# How to find the launch angle for a ball from a fixed point where it is known the maximum height?

#### Chemist116

The problem is as follows:

From point indicated in the picture, a football player is about to kick a ball giving the ball a velocity of $v_{o}$. The projectile collisions with the crossbar on point $A$ as shown in the picture. Find the launch angle. It is known that the highest point of the trajectory is $2.5\,m$ and the horizontal distance from the ball to the crossbar is $5\sqrt{3}$.
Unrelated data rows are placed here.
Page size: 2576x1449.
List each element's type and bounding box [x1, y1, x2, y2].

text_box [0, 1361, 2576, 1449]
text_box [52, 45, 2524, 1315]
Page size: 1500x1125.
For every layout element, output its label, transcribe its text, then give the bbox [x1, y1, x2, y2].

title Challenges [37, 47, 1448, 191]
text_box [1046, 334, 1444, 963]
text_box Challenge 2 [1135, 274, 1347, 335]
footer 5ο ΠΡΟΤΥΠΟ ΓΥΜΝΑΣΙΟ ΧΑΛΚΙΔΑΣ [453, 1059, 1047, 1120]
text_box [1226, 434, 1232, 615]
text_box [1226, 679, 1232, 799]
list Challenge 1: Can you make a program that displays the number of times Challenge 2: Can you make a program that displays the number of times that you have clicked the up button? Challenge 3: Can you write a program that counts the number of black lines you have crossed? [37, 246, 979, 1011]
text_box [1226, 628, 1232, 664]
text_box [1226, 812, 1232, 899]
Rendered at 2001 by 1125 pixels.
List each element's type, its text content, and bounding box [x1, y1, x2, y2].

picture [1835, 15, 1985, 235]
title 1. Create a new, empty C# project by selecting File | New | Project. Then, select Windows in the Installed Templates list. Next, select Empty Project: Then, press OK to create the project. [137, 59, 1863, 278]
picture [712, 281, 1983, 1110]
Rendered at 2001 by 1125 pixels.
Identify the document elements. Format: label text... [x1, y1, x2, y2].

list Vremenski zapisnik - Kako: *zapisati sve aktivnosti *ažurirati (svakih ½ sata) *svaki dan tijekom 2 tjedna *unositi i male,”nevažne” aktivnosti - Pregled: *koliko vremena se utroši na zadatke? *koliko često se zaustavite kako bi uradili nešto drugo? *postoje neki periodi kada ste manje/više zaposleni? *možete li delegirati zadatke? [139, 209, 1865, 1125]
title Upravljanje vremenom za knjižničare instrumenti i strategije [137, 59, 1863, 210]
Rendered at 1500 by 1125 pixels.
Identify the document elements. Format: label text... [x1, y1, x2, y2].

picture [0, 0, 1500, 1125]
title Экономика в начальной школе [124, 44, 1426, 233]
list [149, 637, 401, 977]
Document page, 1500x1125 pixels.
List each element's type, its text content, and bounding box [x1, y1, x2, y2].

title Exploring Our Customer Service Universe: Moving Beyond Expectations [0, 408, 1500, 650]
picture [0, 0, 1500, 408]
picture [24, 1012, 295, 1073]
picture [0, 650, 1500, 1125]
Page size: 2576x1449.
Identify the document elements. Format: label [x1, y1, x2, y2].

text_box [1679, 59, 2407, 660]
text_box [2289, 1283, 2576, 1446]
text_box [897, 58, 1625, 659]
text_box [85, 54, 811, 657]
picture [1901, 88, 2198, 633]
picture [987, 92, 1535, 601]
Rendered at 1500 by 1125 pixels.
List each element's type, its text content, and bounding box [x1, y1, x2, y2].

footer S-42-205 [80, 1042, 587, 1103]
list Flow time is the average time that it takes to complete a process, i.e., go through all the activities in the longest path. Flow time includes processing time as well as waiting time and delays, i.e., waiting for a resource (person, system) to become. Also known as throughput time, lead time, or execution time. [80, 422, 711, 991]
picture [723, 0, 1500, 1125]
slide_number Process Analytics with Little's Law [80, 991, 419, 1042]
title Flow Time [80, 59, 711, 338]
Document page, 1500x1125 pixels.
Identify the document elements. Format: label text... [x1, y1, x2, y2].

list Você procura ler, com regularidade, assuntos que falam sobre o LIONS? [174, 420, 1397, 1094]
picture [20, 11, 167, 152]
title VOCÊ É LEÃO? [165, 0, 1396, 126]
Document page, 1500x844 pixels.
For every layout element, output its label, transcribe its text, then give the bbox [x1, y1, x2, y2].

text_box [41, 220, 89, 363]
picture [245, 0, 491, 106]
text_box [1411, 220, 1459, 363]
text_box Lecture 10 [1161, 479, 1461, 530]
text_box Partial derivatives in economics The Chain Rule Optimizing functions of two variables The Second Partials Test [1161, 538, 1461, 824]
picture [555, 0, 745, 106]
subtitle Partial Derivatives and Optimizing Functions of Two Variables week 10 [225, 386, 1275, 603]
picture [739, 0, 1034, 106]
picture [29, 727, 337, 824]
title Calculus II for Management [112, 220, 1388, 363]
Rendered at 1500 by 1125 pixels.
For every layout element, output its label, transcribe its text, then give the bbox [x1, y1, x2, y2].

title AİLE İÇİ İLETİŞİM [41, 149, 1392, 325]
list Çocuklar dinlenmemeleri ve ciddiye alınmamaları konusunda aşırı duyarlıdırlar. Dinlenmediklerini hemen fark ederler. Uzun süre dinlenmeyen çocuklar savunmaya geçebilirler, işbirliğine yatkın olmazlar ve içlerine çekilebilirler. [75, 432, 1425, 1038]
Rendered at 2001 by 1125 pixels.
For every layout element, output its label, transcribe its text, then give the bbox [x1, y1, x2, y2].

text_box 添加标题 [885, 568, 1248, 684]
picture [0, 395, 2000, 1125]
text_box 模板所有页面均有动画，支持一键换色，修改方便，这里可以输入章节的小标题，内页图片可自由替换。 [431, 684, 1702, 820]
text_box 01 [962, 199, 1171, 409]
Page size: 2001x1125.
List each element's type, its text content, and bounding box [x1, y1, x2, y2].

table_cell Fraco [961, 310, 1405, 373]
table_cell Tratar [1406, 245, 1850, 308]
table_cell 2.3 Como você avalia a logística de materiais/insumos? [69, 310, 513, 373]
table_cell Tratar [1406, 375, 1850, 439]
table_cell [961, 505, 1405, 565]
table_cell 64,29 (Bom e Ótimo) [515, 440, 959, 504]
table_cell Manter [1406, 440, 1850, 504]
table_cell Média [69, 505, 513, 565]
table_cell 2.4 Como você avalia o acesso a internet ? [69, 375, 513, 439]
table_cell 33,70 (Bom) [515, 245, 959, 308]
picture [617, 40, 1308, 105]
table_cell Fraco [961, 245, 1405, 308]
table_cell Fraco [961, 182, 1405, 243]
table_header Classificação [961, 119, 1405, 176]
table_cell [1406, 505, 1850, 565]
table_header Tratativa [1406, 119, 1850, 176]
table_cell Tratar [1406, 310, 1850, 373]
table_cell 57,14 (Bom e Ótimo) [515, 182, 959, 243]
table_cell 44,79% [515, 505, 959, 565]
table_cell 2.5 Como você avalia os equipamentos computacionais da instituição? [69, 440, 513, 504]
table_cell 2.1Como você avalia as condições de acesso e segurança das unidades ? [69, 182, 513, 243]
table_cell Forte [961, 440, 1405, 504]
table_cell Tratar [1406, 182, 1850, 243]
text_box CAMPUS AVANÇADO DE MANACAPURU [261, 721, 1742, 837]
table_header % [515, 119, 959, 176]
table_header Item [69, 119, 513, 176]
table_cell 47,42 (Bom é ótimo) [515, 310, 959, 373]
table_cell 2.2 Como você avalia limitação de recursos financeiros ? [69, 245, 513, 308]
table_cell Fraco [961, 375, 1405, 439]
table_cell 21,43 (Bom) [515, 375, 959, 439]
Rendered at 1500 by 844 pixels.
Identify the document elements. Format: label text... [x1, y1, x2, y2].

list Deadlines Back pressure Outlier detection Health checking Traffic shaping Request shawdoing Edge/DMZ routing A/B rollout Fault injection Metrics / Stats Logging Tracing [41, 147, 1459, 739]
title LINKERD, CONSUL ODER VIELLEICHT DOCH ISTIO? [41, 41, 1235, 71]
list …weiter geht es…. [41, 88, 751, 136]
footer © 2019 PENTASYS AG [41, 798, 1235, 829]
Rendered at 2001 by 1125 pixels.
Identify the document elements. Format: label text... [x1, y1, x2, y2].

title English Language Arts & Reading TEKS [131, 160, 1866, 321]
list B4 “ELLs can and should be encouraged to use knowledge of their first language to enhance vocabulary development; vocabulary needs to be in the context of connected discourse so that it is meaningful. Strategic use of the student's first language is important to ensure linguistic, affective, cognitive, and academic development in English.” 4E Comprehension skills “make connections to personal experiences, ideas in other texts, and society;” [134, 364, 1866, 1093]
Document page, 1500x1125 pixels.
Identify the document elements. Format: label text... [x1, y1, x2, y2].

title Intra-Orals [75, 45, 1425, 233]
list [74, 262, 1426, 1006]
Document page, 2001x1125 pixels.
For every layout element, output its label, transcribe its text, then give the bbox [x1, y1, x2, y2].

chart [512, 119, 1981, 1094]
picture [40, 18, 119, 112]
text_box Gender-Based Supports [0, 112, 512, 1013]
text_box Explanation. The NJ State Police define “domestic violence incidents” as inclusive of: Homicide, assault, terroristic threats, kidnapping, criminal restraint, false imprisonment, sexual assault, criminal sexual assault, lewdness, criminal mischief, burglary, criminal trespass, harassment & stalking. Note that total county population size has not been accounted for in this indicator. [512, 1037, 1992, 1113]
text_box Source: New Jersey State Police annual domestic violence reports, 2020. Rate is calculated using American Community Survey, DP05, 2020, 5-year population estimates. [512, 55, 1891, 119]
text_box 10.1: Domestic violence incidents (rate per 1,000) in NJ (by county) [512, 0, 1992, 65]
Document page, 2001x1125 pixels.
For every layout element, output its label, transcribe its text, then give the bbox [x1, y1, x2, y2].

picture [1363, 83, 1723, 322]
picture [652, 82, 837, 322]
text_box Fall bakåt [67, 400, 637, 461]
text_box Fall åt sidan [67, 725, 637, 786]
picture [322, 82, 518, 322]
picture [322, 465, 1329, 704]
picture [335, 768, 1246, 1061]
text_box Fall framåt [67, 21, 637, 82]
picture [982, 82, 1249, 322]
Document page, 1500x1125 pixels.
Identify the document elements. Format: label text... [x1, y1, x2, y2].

The alternatives given are as follows:

$\begin{array}{ll} 1.&15^{\circ}\\ 2.&30^{\circ}\\ 3.&37^{\circ}\\ 4.&45^{\circ}\\ 5.&\arctan{0.28}\\ \end{array}$

What I've attempted here was to use the equation for the trajectory of the projectile as shown below:

$y=x\tan\phi-\frac{1}{2}g\left(\frac{x}{v_{o}\cos\phi}\right)^2$

Since it mentions that the highest point of this trajectory is $2.5\,m$ then I'll obtain from the above equation a relationship.

Using the first derivative with respect of $x$ I'm getting:

$y'=\tan\phi-g\frac{x}{v_{o}^2\cos^2\phi}$

Equating this to zero:

$0=\tan\phi-g\frac{x}{v_{o}^2\cos^2\phi}$

$x=\frac{v_{o}^2\cos^2\phi\tan\phi}{g}=\frac{v_o^2\sin\phi\cos\phi}{g}$

Then:

Inserting this in the equation for the trajectory I'm getting:

$y=\left(\frac{v_o^2\sin\phi\cos\phi}{g}\right)\tan\phi-\frac{1}{2}g\left(\frac{\frac{v_o^2\sin\phi\cos\phi}{g}}{v_{o}\cos\phi}\right)^2$

$y=\left(\frac{v_o^2\sin\phi\cos\phi}{g}\right)\frac{\sin\phi}{\cos\phi}-\frac{1}{2}g\left(\frac{\frac{v_o^2\sin\phi\cos\phi}{g}}{v_{o}\cos\phi}\right)^2$

$y=\left(\frac{v_o^2\sin\phi\cos\phi}{g}\right)\frac{\sin\phi}{\cos\phi}-\frac{1}{2}g\left(\frac{v_o\sin\phi}{g}\right)^2$

$y=\frac{v_{o}^2\sin^2\phi}{g}-\frac{v_o^2\sin^2\phi}{2g}=\frac{v_o^2\sin^2\phi}{2g}$

Then:

$x=\frac{v_o^2\sin\phi\cos\phi}{g}$

Since what it is given is the coordinates for each then this is reduced to:

$5\sqrt{3}=\frac{v_o^2\sin\phi\cos\phi}{g}$

$2.5=\frac{v_o^2\sin^2\phi}{2g}$

$v_{o}^2\sin\phi=\frac{5g}{\sin\phi}$

This is inserted in the above equation and becomes into:

$5\sqrt{3}=\frac{v_o^2\sin\phi\cos\phi}{g}$

$5\sqrt{3}=\frac{\frac{5g}{\sin\phi}\cos\phi}{g}$

$5\sqrt{3}=\frac{\frac{5g}{\sin\phi}\cos\phi}{g}$

$5\sqrt{3}=\frac{5\cos\phi}{\sin\phi}$

$\tan\phi=\frac{1}{\sqrt{3}}$

Therefore this becomes into:

$\phi=\tan^{-1}\left(0.5777\right)$

But this does not appear in any of the alternatives. Did I made a mistake or anything?. Can someone help me with this?.

#### skeeter

Math Team
the sketch doesn't match the problem statement ...

#### skeeter

Math Team
$\phi = \arctan\left(\dfrac{1}{\sqrt{3}}\right) = 30^\circ$

#### skeeter

Math Team
confirmation of $\phi = 30^\circ$

at $h_{max} = 2.5$, $v_y = 0$ ...

$0^2 = v_0^2 \sin^2{\phi} - 2g \Delta y \implies v_0^2 \sin^2{\phi} = 50$

$\Delta x = v_0 \cos{\phi} \cdot t \implies t = \dfrac{5\sqrt{3}}{v_0 \cos{\phi}}$

$\Delta y = v_0 \sin{\phi} \cdot t - \dfrac{1}{2}gt^2$

$2.5 = \dfrac{v_0 \sin{\phi}}{v_0 \cos{\phi}} \cdot 5\sqrt{3} - 5\left(\dfrac{5\sqrt{3}}{v_0 \cos{\phi}}\right)^2 = 5\sqrt{3} \cdot \tan{\phi} - \dfrac{15}{2} \cdot \dfrac{50}{v_0^2 \cos^2{\phi}}$

$0 = -2.5 + 5\sqrt{3} \cdot \tan{\phi} - \dfrac{15}{2} \cdot \tan^2{\phi}$

$\tan{\phi} = \dfrac{-5\sqrt{3}}{-15} = \dfrac{\sqrt{3}}{3} \implies \phi = 30^\circ$